We have given the following function :- 

$f\left(x\right)=\left(x^2+3\right){(x-2)}^{\frac{3}{2}}$

We have to find the points for which $f\text{'}\left(x\right)=0$.

Also we have to find the points for which $f\text{'}\left(x\right)$ does not exist.

Firstly we will find the derivative, then we will find the required points.

The given function is :-

$f\left(x\right)=\left(x^2+3\right){(x-2)}^{\frac{3}{2}}$

Use product rule of derivative to differentiate this function, then we have :- 

$f\text{'}\left(x\right)=\left(x^2+3\right)\frac{d}{dx}{(x-2)}^{\frac{3}{2}}+{(x-2)}^{\frac{3}{2}}\frac{d}{dx}\left(x^2+3\right)$

Use power rule and chain rule :-

$$\begin{gathered} f\text{'}\left(x\right)=\left(x^2+3\right)\left[\frac{3}{2}{\left(x-2\right)}^{\frac{3}{2}-1}\right]+{\left(x-2\right)}^{\frac{3}{2}}\left(2x\right) \\ \Rightarrow f\text{'}\left(x\right)=\left(x^2+3\right)\left(\frac{3}{2}{\left(x-2\right)}^{\frac{1}{2}}\right)+2x{\left(x-2\right)}^{\frac{3}{2}} \\ \Rightarrow f\text{'}\left(x\right)=\frac{3}{2}\left(x^2+3\right){\left(x-2\right)}^{\frac{1}{2}}+2x{\left(x-2\right)}^{\frac{3}{2}} \\ \Rightarrow f\text{'}\left(x\right)={\left(x-2\right)}^{\frac{1}{2}}\left[\frac{3}{2}\left(x^2+3\right)+2x\left(x-2\right)\right] \\ \Rightarrow f\text{'}\left(x\right)={\left(x-2\right)}^{\frac{1}{2}}\left[\frac{3x^2+9+4x^2-8x}{2}\right] \\ \Rightarrow f\text{'}\left(x\right)=\sqrt{\left(x-2\right)}\left[\frac{7x^2-8x+9}{2}\right] \end{gathered}$$

We find that :- 

$f\text{'}\left(x\right)=\sqrt{\left(x-2\right)}\left[\frac{7x^2-8x+9}{2}\right]$

Now put $f\text{'}\left(x\right)=0$, then we have :-

$$\begin{gathered} \sqrt{\left(x-2\right)}\left[\frac{7x^2-8x+9}{2}\right]=0 \\ \Rightarrow \sqrt{\left(x-2\right)}\left(7x^2-8x+9\right)=0 \\ \Rightarrow \sqrt{x-2}=0 and 7x^2-8x+9=0 \\ \Rightarrow x-2=0 and 7x^2-8x+9=0 \\ \Rightarrow x=2 and 7x^2-8x+9=0 \end{gathered}$$

The roots of the equation $7x^2-8x+9=0$ are imaginary.

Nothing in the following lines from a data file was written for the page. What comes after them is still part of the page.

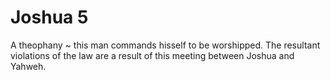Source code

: # Joshua 5

A theophany ~ this man commands hisself to be worshipped.
The resultant violations of the law are a result of this meeting between Joshua and Yahweh.
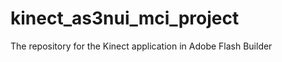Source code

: kinect_as3nui_mci_project
=========================

The repository for the Kinect application in Adobe Flash Builder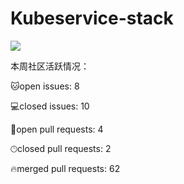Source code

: # Kubeservice-stack

![](https://komarev.com/ghpvc/?username=kubeservice-stack)

本周社区活跃情况：
<!--GAMFC-->🐱‍open issues: 8

💻closed issues: 10

💬open pull requests: 4

🕑︎closed pull requests: 2

🔥merged pull requests: 62<!--GAMFC-END-->
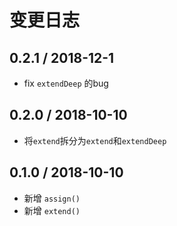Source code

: # 变更日志

## 0.2.1 / 2018-12-1

- fix `extendDeep` 的bug

## 0.2.0 / 2018-10-10

- 将`extend`拆分为`extend`和`extendDeep`

## 0.1.0 / 2018-10-10

- 新增 `assign()`
- 新增 `extend()`
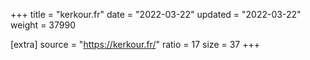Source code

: +++
title = "kerkour.fr"
date = "2022-03-22"
updated = "2022-03-22"
weight = 37990

[extra]
source = "https://kerkour.fr/"
ratio = 17
size = 37
+++

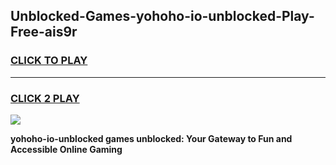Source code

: 
## Unblocked-Games-yohoho-io-unblocked-Play-Free-ais9r
<h3>
<a href="https://premium76.site?title=yohoho-io-unblocked&ref=24M">CLICK TO PLAY</a></h3>
<hr>

<h3>
<a href="https://premium76.site?title=yohoho-io-unblocked&ref=24M">CLICK 2 PLAY</a>
  
</h3>

<a href="https://premium76.site?title=yohoho-io-unblocked&ref=24M"><img src="https://clearcache.store/games.png"></a>


**yohoho-io-unblocked games unblocked: Your Gateway to Fun and Accessible Online Gaming**
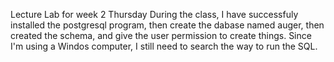 Lecture Lab for week 2 Thursday
During the class, I have successfuly installed the postgresql program, then create the dabase named auger,
then created the schema, and give the user permission to create things.
Since I'm using a Windos computer, I still need to search the way to run the SQL.
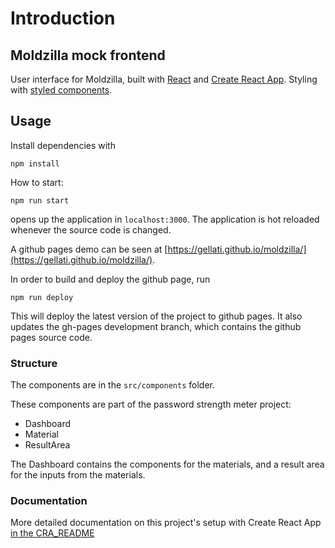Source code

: # Introduction

## Moldzilla mock frontend

User interface for Moldzilla, built with [React](https://reactjs.org/) and [Create React App](https://github.com/facebook/create-react-app). Styling with [styled components](https://www.styled-components.com/).

## Usage

Install dependencies with

    npm install

How to start:

    npm run start

opens up the application in `localhost:3000`. The application is hot reloaded whenever the source code is changed.

A github pages demo can be seen at [https://gellati.github.io/moldzilla/](https://gellati.github.io/moldzilla/).

In order to build and deploy the github page, run

    npm run deploy

This will deploy the latest version of the project to github pages. It also updates the gh-pages development branch, which contains the github pages source code.

### Structure

The components are in the `src/components` folder.

These components are part of the password strength meter project:
* Dashboard
* Material
* ResultArea

The Dashboard contains the components for the materials, and a result area for the inputs from the materials.

### Documentation

More detailed documentation on this project's setup with Create React App [in the CRA_README](CRA_README.md)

So the $x$-value for which $f\text{'}\left(x\right)=0$ is $x=2$.

We find that :-

$f\text{'}\left(x\right)=\sqrt{\left(x-2\right)}\left[\frac{\left(7x^2-8x+9\right)}{2}\right]$

We know that a function does not exist where the denominator is equals to zero.

We can see that the denominator of the function is constant.

So it cannot be zero.

So there exist no point for which $f\text{'}\left(x\right)$ does not exist.